Beginning with the first entry, restate the data word for word and leave out the images.

# Extracted records

Start of Block

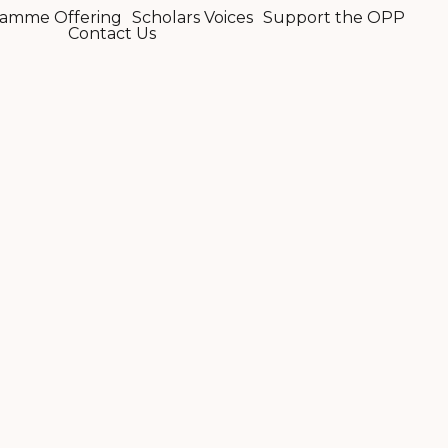
amme Offering
Scholars Voices
Support the OPP
Contact Us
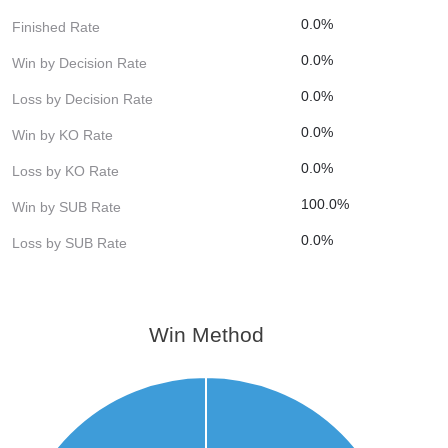
0.0%
Finished Rate
0.0%
Win by Decision Rate
0.0%
Loss by Decision Rate
0.0%
Win by KO Rate
0.0%
Loss by KO Rate
100.0%
Win by SUB Rate
0.0%
Loss by SUB Rate
Win Method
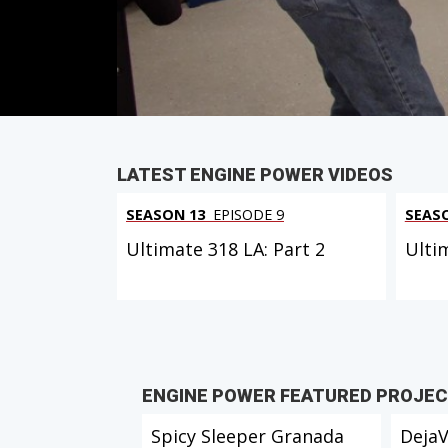
Duration: 21 minutes 27 seconds
PARTS
IN THIS EPISODE
LATEST ENGINE POWER VIDEOS
SEASON 13
EPISODE 9
SEAS
Ultimate 318 LA: Part 2
Ulti
ENGINE POWER FEATURED PROJE
Spicy Sleeper Granada
Deja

End of Block

# The completed task
amme Offering
Scholars Voices
Support the OPP
Contact Us
0.0%
Finished Rate
0.0%
Win by Decision Rate
0.0%
Loss by Decision Rate
0.0%
Win by KO Rate
0.0%
Loss by KO Rate
100.0%
Win by SUB Rate
0.0%
Loss by SUB Rate
Win Method
Duration: 21 minutes 27 seconds
PARTS
IN THIS EPISODE
LATEST ENGINE POWER VIDEOS
SEASON 13
EPISODE 9
SEAS
Ultimate 318 LA: Part 2
Ulti
ENGINE POWER FEATURED PROJE
Spicy Sleeper Granada
Deja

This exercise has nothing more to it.